Rechts stehen, links denken

„Die Geschichte des österreichischen Volkes“: Ein Dreivierteljahrhundert nach der Niederschrift legt der Wiener Historiker Paul R. Tarmann die Aufzeichnungen des ehemaligen dritten Vizebürgermeisters von Wien, Ernst Karl Winter, in einer kommentierten Ausgabe vor.

Das Jahr 2018, das vom „Jubiläumsjahr“ immer stärker zum „Gedenkjahr“ mutierte, wich allen grundlegenden Konflikten der Republik aus.
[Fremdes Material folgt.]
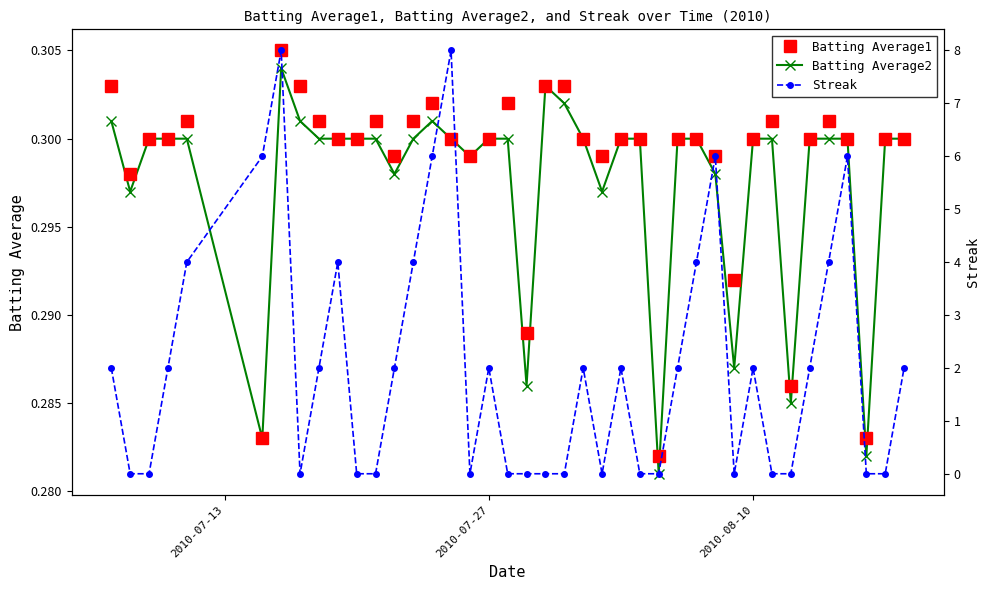

How many Batting Average2 values are between 0 and 1?

40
Mit Ausnahme der kritisch differenzierenden Dokumentationen Hugo Portischs einigten sich Parteienvertreter und Jubiläumsbeauftragte auf eine sehr verkürzte Darstellung dieser hundert Jahre, die in etwa so lautete: Die Erste Republik – Armut, Polarisierung, Gewalt auf beiden Seiten – endet in der Katastrophe 1938. Die Zweite Republik beginnt 1945 mit der Stunde null und endet als Erfolgsstory, in der die alten Gegner – miteinander versöhnt – gemeinsam Wohlstand produzieren. Neuere Entwicklungen inklusive neuer Polarisierungen wurden nicht unter die Lupe genommen. Auf der Strecke bleiben bei diesem Narrativ jene Faktoren und Akteure, die die Grundlagen für die neue Republik nach 1945 geschaffen und der Aussöhnung der beiden damaligen „Lager“ den Weg bereitet haben.

Einer der zentralen Wegbereiter dieser „Aussöhnung“ ist der Jurist und Soziologe Ernst Karl Winter, bekannt vor allem für seine „Aktion Winter“, durch die er in der Ära Dollfuß zum Dialog und zur Versöhnung zwischen Christlich-Sozialen beziehungsweise der Vaterländischer Front und den Sozialdemokraten aufrief. Sein Kampf galt dem aufkommenden Nationalsozialismus, aber auch der Appeasement-Politik der Konservativen gegenüber Mussolini und Hitler. Mit seiner Parole „Rechts stehen, links denken“ blieb er unter den Christlich-Sozialen ein einsamer Rufer. Dollfuß versuchte ihn 1934 durch die Ernennung zum dritten Vizebürgermeister in Wien ruhigzustellen, Schuschnigg hielt 1936 solche Alibi-Politik für überflüssig und entfernte ihn aus dem Amt.